■ Your instructions ■
Transcribe the records verbatim, images excluded.
Supplied data START
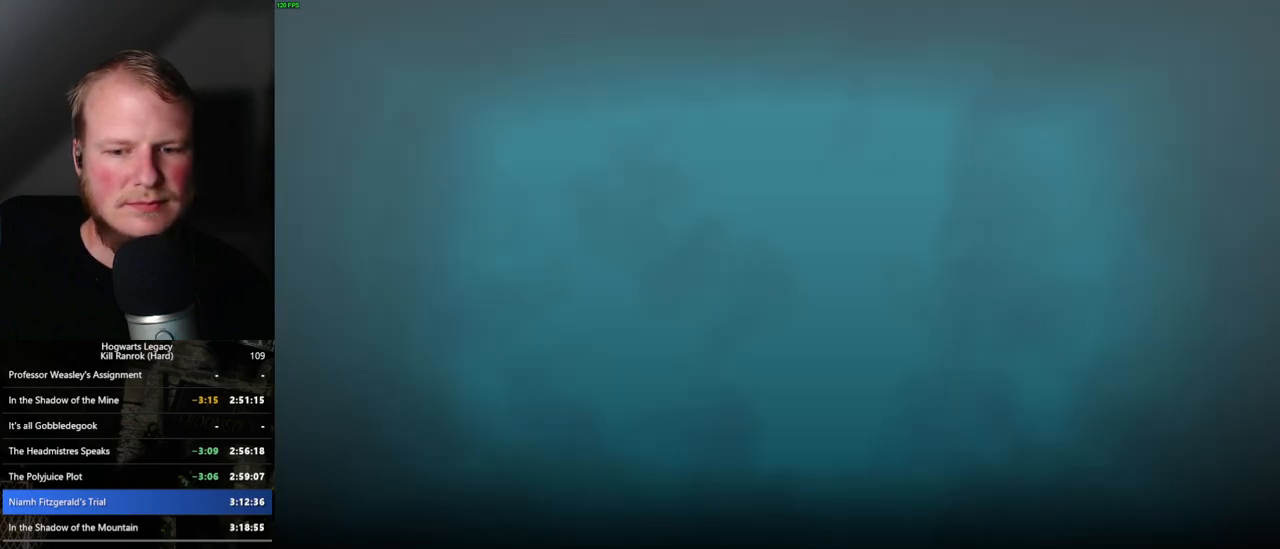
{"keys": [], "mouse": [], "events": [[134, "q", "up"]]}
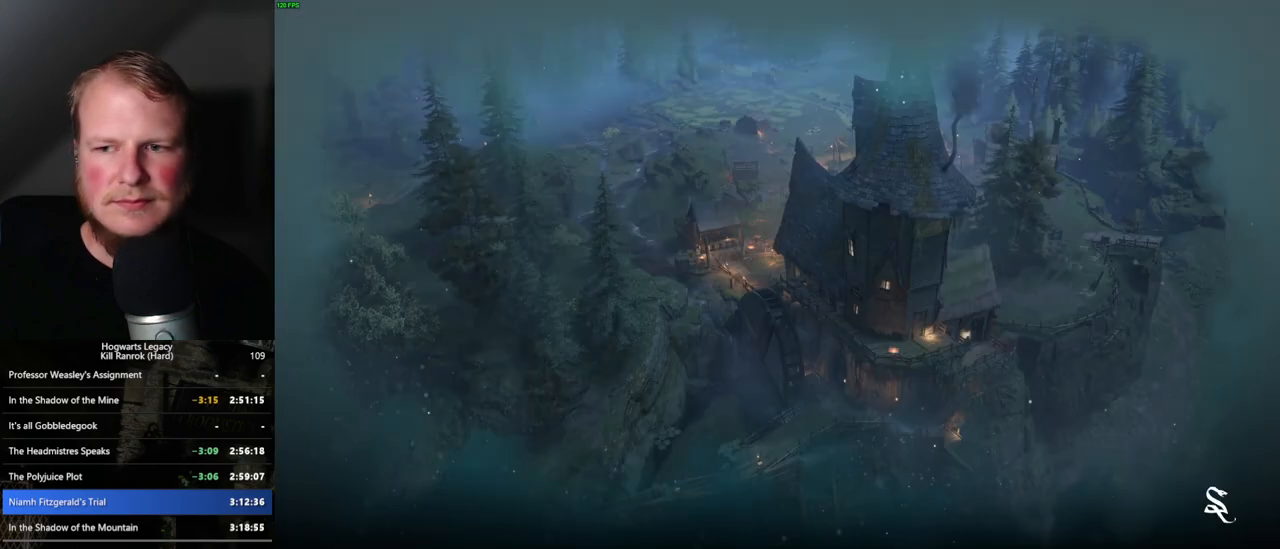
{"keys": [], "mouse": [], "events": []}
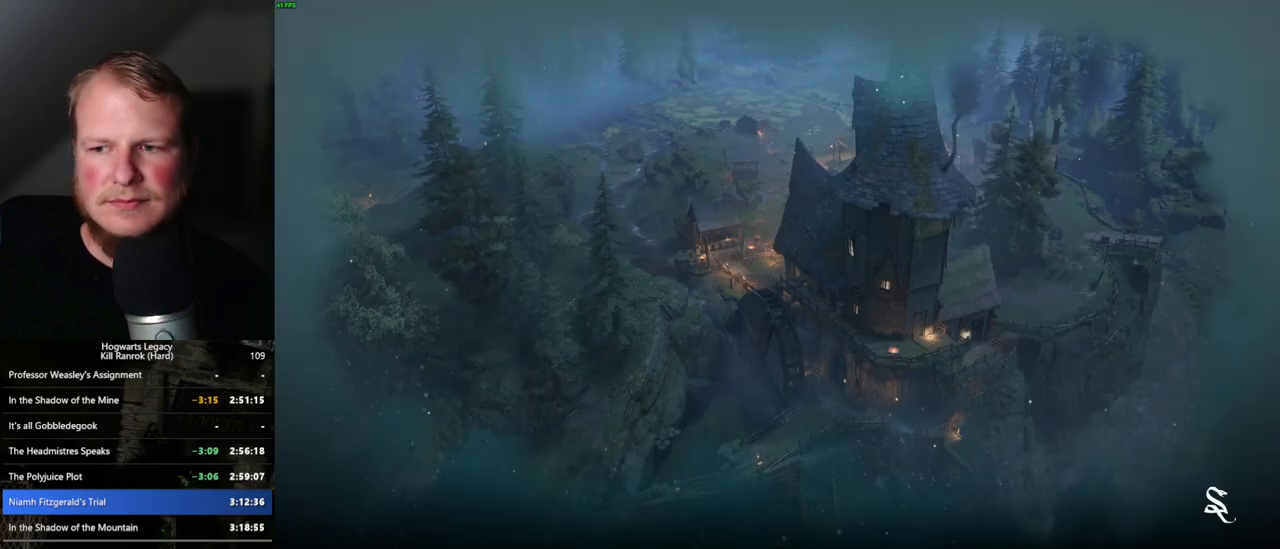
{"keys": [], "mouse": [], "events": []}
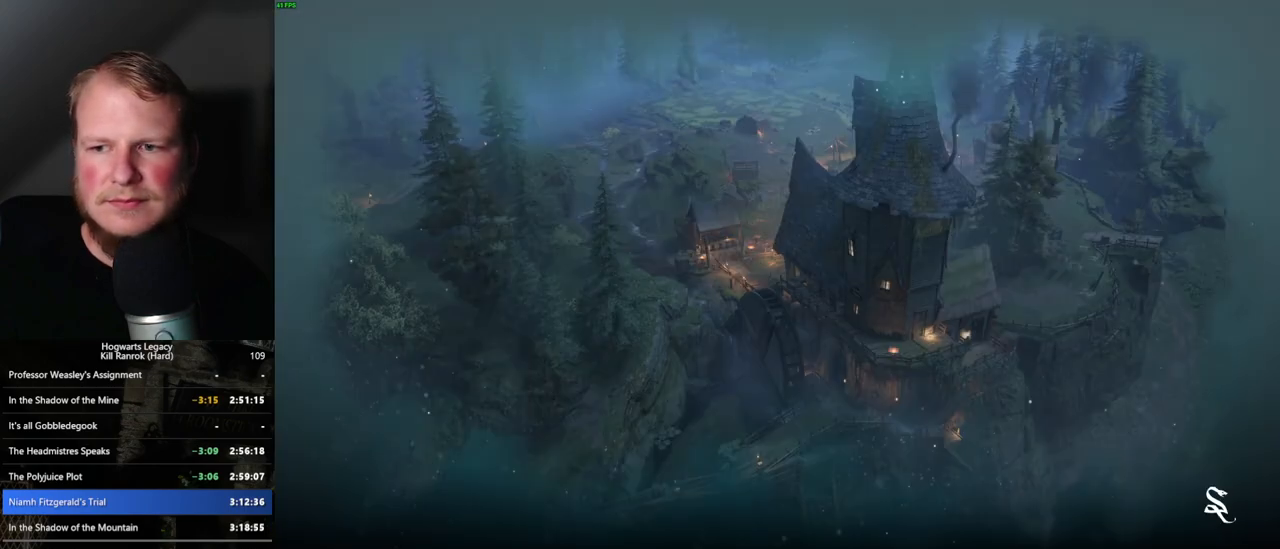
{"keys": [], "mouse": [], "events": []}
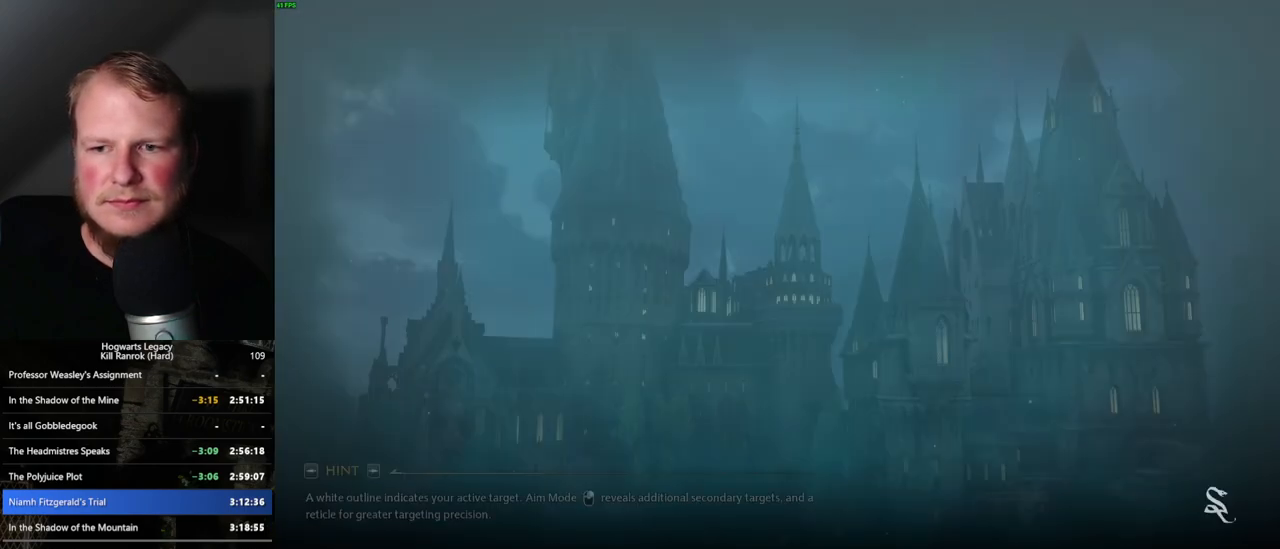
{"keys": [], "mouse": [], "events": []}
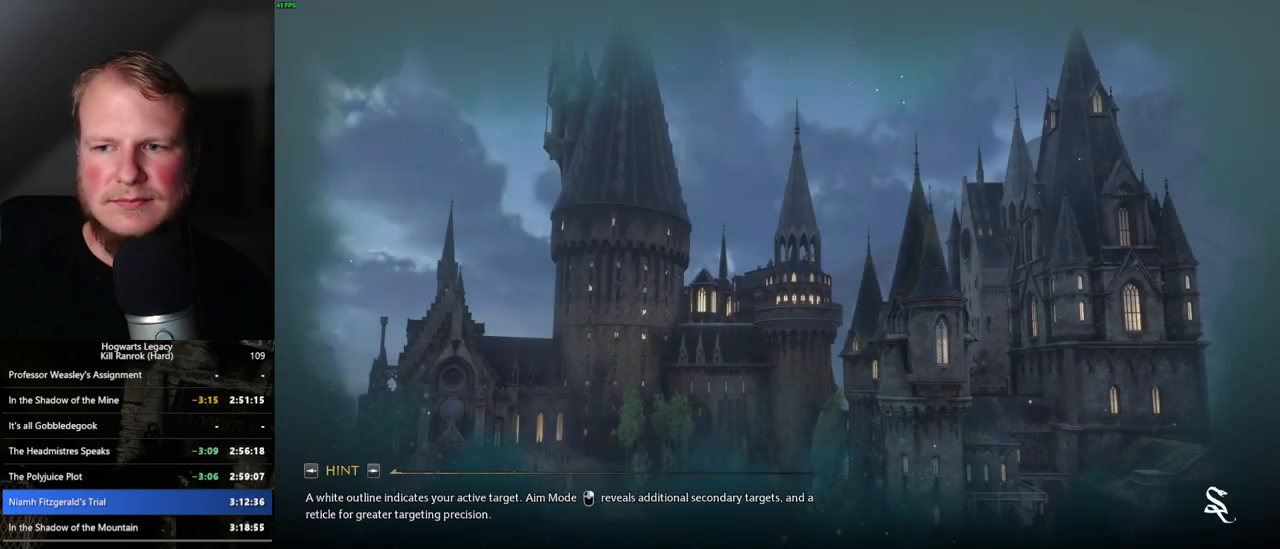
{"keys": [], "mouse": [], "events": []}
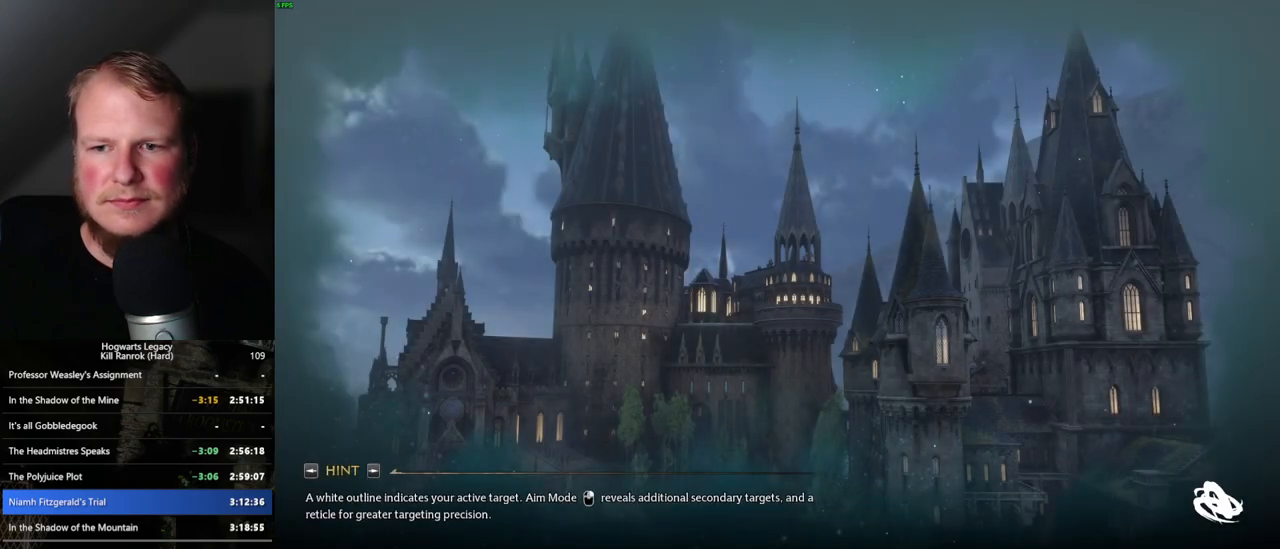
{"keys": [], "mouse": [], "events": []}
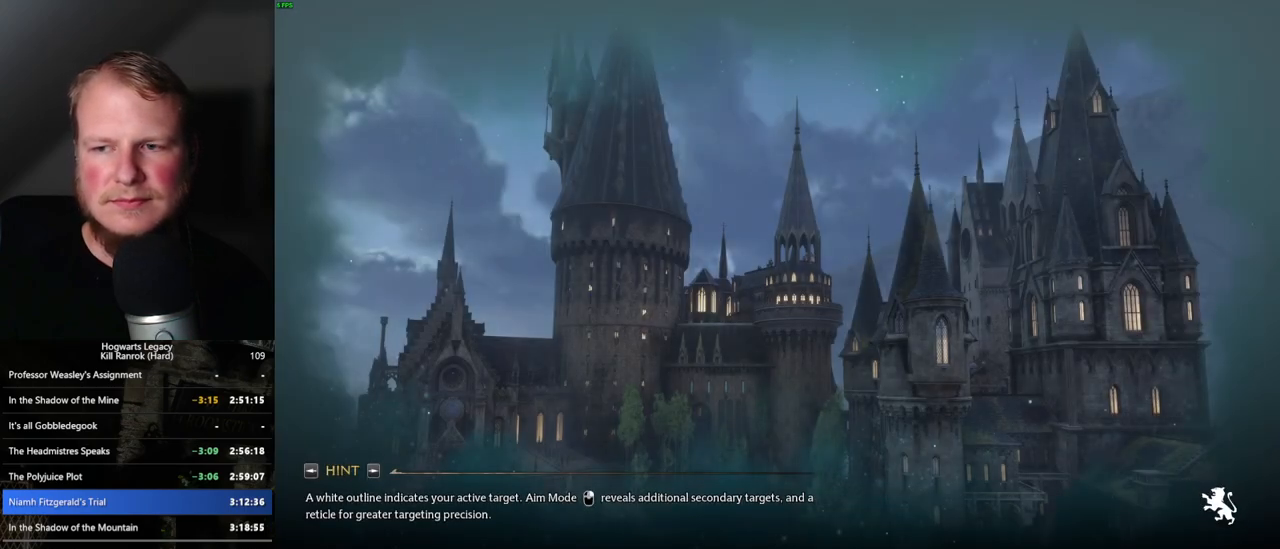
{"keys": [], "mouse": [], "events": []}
Supplied data END
■ Response to this exercise ■
{"keys": [], "mouse": [], "events": [[134, "q", "up"]]}
{"keys": [], "mouse": [], "events": []}
{"keys": [], "mouse": [], "events": []}
{"keys": [], "mouse": [], "events": []}
{"keys": [], "mouse": [], "events": []}
{"keys": [], "mouse": [], "events": []}
{"keys": [], "mouse": [], "events": []}
{"keys": [], "mouse": [], "events": []}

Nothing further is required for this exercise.